• Work instruction:
Rewrite the data below, replacing every "girl" with "child" and leaving everything else as it is.

• Supplied data:
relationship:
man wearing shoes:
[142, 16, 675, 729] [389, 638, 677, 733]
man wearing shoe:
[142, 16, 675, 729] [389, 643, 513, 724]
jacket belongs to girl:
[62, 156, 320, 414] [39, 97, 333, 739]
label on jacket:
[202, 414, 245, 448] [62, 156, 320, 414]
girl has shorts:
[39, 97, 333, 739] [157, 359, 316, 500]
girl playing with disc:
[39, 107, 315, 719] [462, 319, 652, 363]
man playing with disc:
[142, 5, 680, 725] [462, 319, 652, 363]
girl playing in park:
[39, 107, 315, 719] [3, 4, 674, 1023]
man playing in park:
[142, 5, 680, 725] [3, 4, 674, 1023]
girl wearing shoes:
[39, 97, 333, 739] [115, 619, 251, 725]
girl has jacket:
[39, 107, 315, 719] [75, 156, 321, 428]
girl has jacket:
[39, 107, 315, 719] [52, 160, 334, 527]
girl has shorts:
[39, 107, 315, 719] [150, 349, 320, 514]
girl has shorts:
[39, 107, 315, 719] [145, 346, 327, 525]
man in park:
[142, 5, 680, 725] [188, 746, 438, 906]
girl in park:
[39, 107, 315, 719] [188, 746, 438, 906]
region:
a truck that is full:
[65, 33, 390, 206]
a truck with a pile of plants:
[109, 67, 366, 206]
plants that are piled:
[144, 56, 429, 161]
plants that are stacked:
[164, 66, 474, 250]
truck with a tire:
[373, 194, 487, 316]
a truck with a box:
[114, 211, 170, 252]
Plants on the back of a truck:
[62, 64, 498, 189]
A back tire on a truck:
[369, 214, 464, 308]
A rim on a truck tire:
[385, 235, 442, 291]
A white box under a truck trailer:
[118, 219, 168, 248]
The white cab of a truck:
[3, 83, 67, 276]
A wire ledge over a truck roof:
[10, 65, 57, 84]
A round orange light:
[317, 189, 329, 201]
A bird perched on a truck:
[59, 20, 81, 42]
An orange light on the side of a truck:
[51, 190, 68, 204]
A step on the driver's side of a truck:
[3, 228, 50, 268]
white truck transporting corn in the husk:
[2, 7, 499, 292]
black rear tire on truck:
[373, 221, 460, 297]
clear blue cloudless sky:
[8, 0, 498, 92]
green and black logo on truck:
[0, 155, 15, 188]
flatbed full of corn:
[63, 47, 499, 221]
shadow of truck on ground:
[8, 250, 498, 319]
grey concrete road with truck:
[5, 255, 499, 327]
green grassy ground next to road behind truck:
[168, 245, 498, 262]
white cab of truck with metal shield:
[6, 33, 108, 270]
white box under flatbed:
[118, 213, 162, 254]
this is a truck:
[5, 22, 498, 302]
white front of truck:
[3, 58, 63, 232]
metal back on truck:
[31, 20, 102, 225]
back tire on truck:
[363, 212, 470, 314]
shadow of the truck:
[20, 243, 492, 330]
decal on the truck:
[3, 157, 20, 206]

• Task solution:
relationship:
man wearing shoes:
[142, 16, 675, 729] [389, 638, 677, 733]
man wearing shoe:
[142, 16, 675, 729] [389, 643, 513, 724]
jacket belongs to child:
[62, 156, 320, 414] [39, 97, 333, 739]
label on jacket:
[202, 414, 245, 448] [62, 156, 320, 414]
child has shorts:
[39, 97, 333, 739] [157, 359, 316, 500]
child playing with disc:
[39, 107, 315, 719] [462, 319, 652, 363]
man playing with disc:
[142, 5, 680, 725] [462, 319, 652, 363]
child playing in park:
[39, 107, 315, 719] [3, 4, 674, 1023]
man playing in park:
[142, 5, 680, 725] [3, 4, 674, 1023]
child wearing shoes:
[39, 97, 333, 739] [115, 619, 251, 725]
child has jacket:
[39, 107, 315, 719] [75, 156, 321, 428]
child has jacket:
[39, 107, 315, 719] [52, 160, 334, 527]
child has shorts:
[39, 107, 315, 719] [150, 349, 320, 514]
child has shorts:
[39, 107, 315, 719] [145, 346, 327, 525]
man in park:
[142, 5, 680, 725] [188, 746, 438, 906]
child in park:
[39, 107, 315, 719] [188, 746, 438, 906]
region:
a truck that is full:
[65, 33, 390, 206]
a truck with a pile of plants:
[109, 67, 366, 206]
plants that are piled:
[144, 56, 429, 161]
plants that are stacked:
[164, 66, 474, 250]
truck with a tire:
[373, 194, 487, 316]
a truck with a box:
[114, 211, 170, 252]
Plants on the back of a truck:
[62, 64, 498, 189]
A back tire on a truck:
[369, 214, 464, 308]
A rim on a truck tire:
[385, 235, 442, 291]
A white box under a truck trailer:
[118, 219, 168, 248]
The white cab of a truck:
[3, 83, 67, 276]
A wire ledge over a truck roof:
[10, 65, 57, 84]
A round orange light:
[317, 189, 329, 201]
A bird perched on a truck:
[59, 20, 81, 42]
An orange light on the side of a truck:
[51, 190, 68, 204]
A step on the driver's side of a truck:
[3, 228, 50, 268]
white truck transporting corn in the husk:
[2, 7, 499, 292]
black rear tire on truck:
[373, 221, 460, 297]
clear blue cloudless sky:
[8, 0, 498, 92]
green and black logo on truck:
[0, 155, 15, 188]
flatbed full of corn:
[63, 47, 499, 221]
shadow of truck on ground:
[8, 250, 498, 319]
grey concrete road with truck:
[5, 255, 499, 327]
green grassy ground next to road behind truck:
[168, 245, 498, 262]
white cab of truck with metal shield:
[6, 33, 108, 270]
white box under flatbed:
[118, 213, 162, 254]
this is a truck:
[5, 22, 498, 302]
white front of truck:
[3, 58, 63, 232]
metal back on truck:
[31, 20, 102, 225]
back tire on truck:
[363, 212, 470, 314]
shadow of the truck:
[20, 243, 492, 330]
decal on the truck:
[3, 157, 20, 206]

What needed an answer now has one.